RECORDS PROVIDED section start
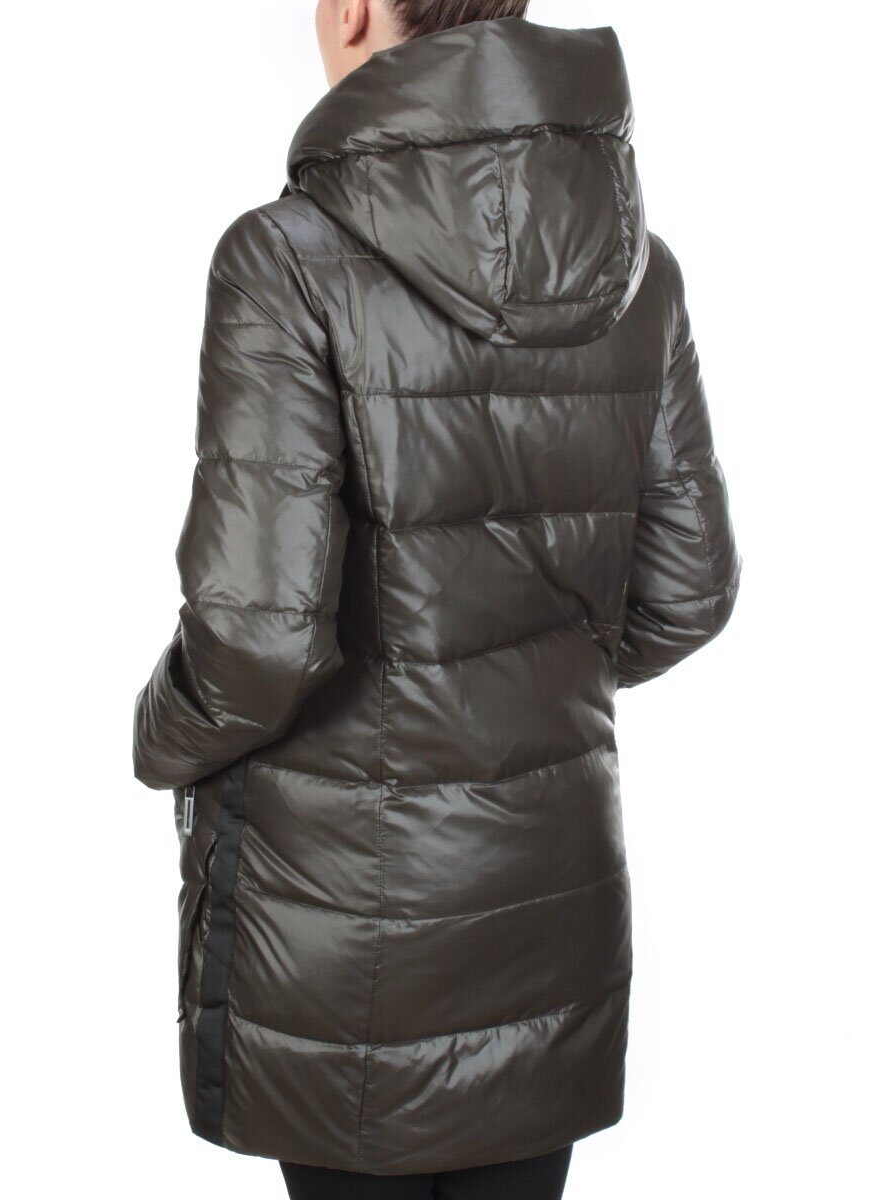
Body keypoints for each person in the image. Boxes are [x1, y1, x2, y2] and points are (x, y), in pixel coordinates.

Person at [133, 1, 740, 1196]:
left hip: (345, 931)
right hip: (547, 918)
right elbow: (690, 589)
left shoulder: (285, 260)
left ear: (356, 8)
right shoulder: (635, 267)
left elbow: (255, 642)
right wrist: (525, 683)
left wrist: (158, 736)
RECORDS PROVIDED section end
WHAT TO DO: Every line in the records that holds the word "left" should be copied into the answer.

ANSWER BOX:
left hip: (345, 931)
left shoulder: (285, 260)
left ear: (356, 8)
left elbow: (255, 642)
left wrist: (158, 736)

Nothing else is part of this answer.